The required output is all lines below that contain the word "Hose".
_ _ _ _
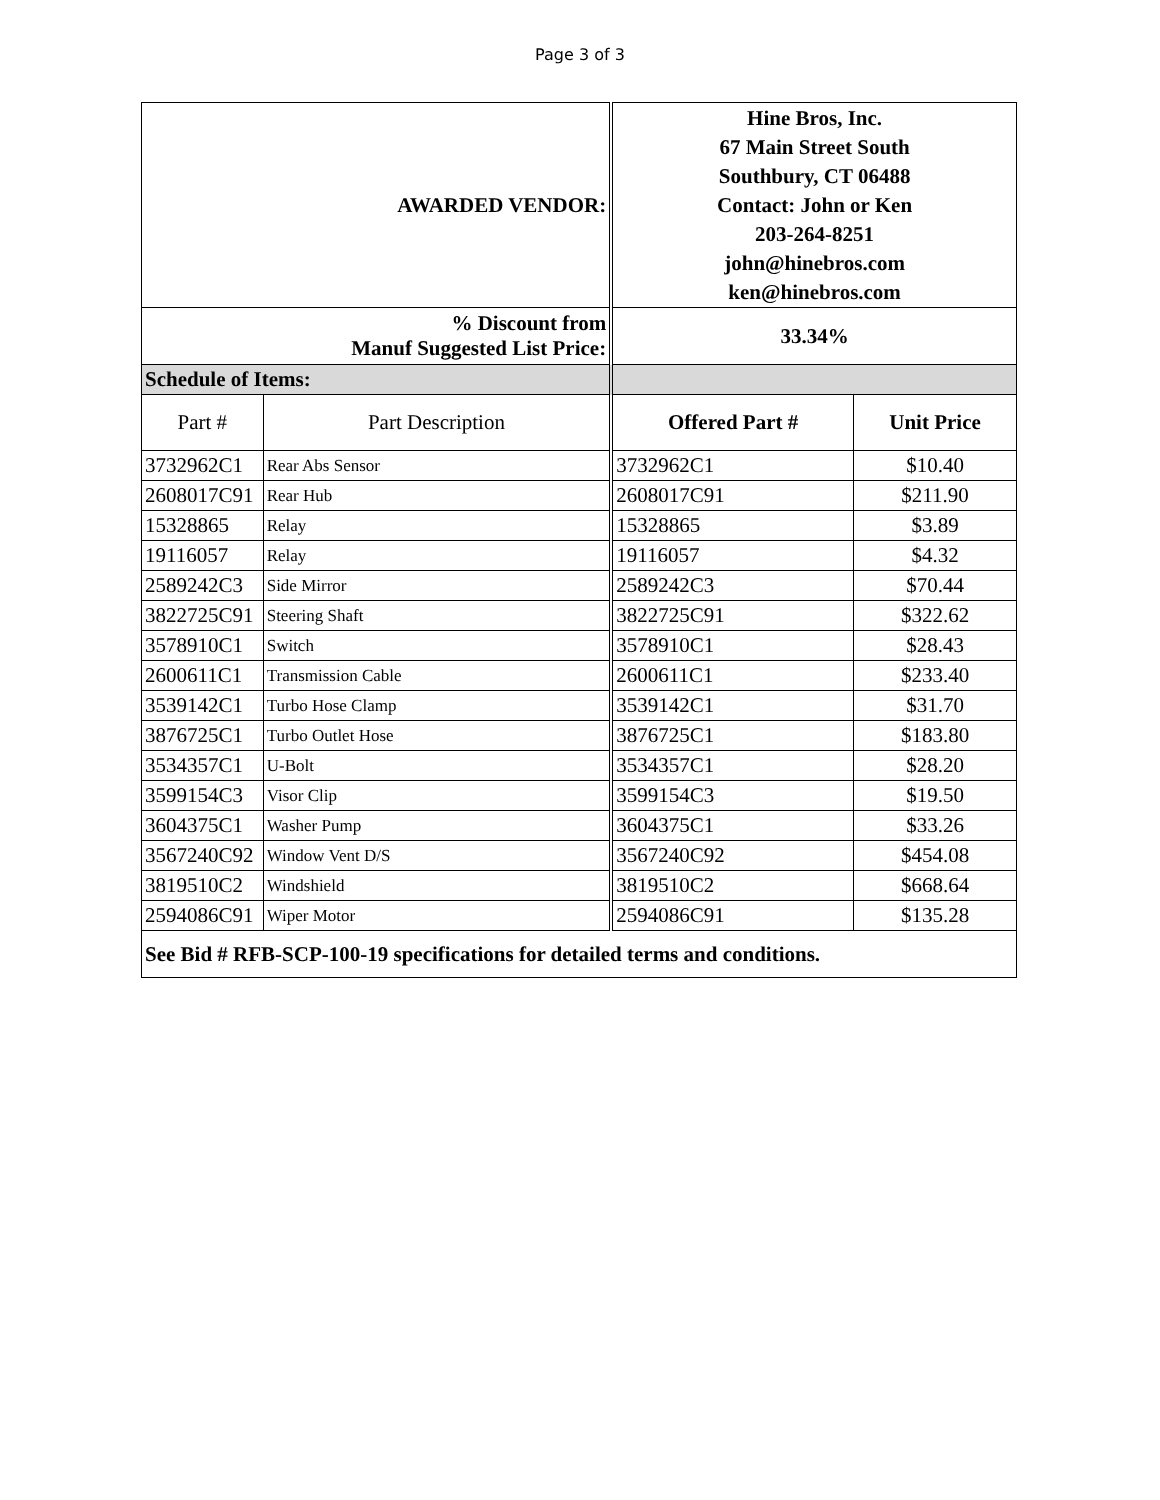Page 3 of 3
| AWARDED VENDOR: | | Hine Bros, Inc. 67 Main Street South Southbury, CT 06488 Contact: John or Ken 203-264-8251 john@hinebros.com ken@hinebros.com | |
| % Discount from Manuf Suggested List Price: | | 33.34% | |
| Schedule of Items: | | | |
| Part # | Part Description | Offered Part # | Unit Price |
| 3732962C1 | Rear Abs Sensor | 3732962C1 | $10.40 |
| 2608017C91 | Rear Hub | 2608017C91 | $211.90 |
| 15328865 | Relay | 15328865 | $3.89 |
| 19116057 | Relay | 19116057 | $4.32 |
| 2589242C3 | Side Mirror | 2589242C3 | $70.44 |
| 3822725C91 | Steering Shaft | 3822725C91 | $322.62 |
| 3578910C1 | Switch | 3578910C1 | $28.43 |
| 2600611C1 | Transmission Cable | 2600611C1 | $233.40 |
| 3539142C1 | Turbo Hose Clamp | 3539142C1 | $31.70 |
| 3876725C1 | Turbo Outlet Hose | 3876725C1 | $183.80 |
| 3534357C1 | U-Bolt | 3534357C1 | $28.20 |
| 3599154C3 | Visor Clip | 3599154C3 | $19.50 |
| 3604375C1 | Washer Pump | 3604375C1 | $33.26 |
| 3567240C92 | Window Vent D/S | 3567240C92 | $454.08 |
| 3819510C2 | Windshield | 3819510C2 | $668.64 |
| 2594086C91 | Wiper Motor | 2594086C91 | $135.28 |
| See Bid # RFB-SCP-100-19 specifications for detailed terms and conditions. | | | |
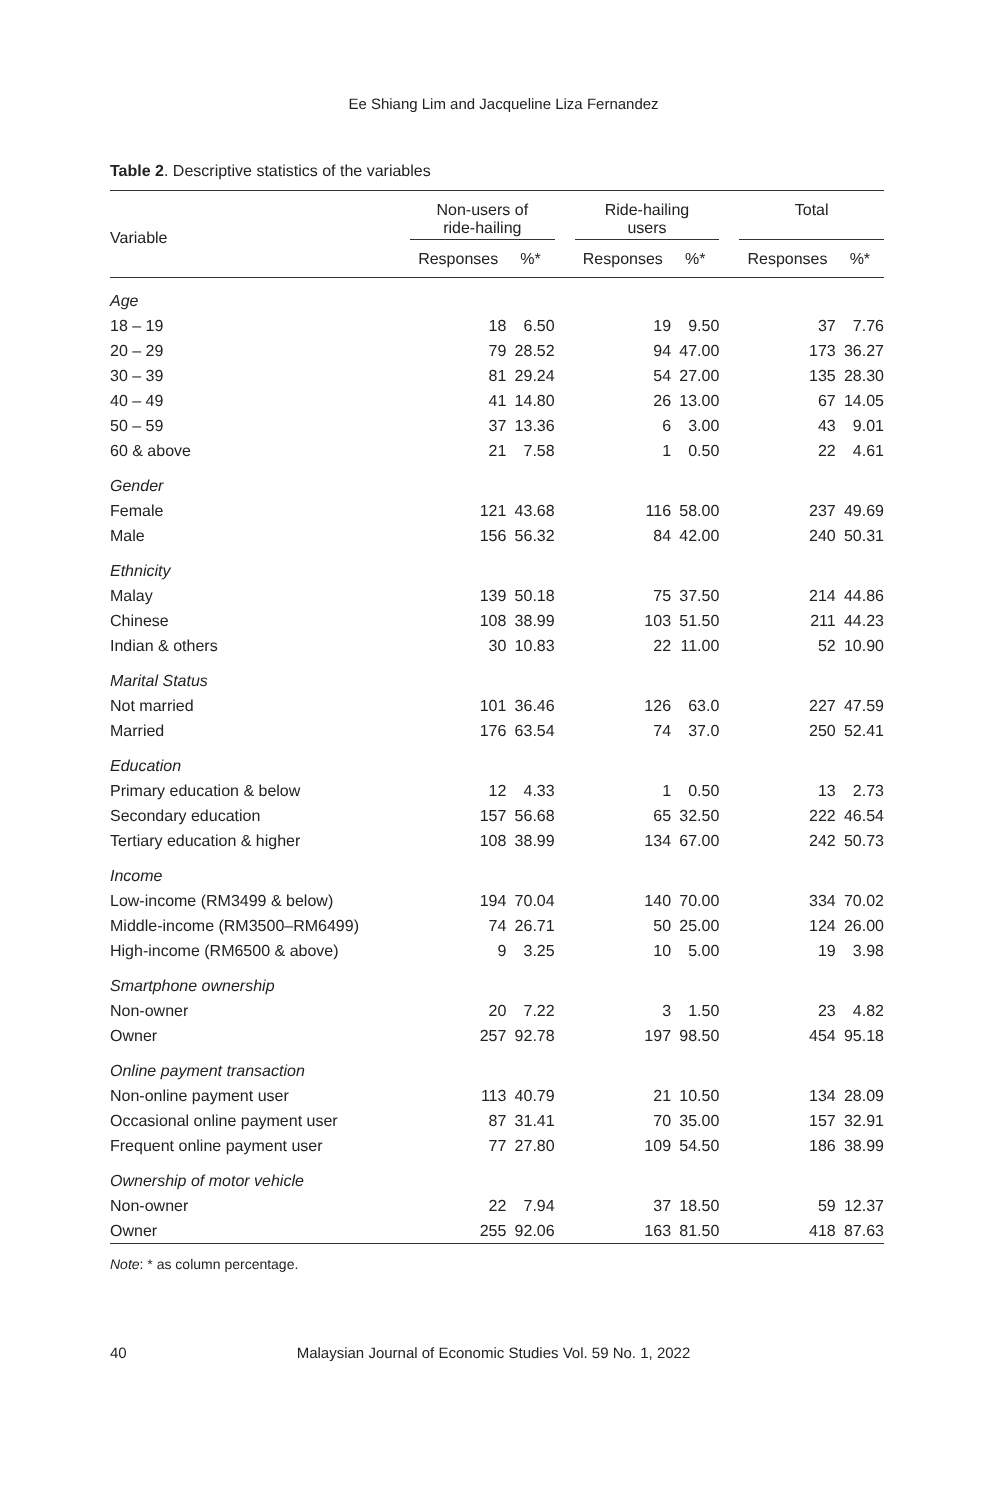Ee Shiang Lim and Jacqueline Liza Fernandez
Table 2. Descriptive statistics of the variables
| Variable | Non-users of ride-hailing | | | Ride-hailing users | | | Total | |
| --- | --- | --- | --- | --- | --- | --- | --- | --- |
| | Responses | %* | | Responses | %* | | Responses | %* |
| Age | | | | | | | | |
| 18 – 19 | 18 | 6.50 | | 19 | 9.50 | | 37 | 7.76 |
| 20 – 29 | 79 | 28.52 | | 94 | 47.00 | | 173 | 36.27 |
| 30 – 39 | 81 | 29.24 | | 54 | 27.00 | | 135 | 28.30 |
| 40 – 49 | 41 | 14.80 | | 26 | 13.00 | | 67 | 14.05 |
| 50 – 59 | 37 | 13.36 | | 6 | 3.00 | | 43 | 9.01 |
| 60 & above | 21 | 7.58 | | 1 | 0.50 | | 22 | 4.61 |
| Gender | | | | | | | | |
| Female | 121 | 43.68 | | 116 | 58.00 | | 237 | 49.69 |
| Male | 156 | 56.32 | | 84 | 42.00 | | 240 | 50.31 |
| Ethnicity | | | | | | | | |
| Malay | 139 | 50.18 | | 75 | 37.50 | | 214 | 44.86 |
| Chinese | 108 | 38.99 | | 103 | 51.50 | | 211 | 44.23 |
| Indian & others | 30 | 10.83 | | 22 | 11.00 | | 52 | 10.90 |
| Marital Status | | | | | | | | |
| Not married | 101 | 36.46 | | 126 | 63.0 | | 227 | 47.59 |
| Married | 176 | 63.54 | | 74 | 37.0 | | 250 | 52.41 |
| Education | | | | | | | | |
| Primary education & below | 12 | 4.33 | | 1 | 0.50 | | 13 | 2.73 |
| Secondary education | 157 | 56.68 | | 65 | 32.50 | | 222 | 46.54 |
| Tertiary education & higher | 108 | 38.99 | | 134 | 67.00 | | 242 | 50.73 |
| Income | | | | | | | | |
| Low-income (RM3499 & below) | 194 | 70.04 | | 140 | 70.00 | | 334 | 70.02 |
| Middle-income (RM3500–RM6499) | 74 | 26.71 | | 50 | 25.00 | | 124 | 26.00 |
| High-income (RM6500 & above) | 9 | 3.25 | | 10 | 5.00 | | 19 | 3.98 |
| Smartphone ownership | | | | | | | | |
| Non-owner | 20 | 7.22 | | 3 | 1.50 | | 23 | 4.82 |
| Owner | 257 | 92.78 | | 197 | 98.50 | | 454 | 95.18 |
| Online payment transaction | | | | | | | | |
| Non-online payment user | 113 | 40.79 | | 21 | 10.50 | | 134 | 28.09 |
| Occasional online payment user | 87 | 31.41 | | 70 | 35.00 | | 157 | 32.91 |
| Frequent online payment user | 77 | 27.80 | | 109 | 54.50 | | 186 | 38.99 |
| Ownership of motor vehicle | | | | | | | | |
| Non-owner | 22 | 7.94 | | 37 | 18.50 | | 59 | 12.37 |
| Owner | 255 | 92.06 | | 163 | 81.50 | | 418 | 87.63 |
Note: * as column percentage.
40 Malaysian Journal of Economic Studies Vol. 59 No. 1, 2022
_ _ _ _
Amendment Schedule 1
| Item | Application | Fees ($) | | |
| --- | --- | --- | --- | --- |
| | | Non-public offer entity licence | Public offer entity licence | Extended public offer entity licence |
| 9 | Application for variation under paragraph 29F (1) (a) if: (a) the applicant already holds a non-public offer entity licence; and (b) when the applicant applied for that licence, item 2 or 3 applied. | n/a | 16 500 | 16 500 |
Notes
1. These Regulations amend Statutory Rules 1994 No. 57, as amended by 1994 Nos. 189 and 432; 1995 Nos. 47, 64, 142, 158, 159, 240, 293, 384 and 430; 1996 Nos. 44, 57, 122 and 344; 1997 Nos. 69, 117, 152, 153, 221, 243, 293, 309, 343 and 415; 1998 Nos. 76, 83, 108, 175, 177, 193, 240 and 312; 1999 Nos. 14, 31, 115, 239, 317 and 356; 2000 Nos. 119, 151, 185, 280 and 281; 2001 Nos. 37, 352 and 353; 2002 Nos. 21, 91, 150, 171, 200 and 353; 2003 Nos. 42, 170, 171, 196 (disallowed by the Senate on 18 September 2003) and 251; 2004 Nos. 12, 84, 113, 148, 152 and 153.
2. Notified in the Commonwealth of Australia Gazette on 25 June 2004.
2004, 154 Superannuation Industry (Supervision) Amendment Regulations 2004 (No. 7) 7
_ _ _ _
_Task solution_
| 3539142C1 | Turbo Hose Clamp | 3539142C1 | $31.70 |
| 3876725C1 | Turbo Outlet Hose | 3876725C1 | $183.80 |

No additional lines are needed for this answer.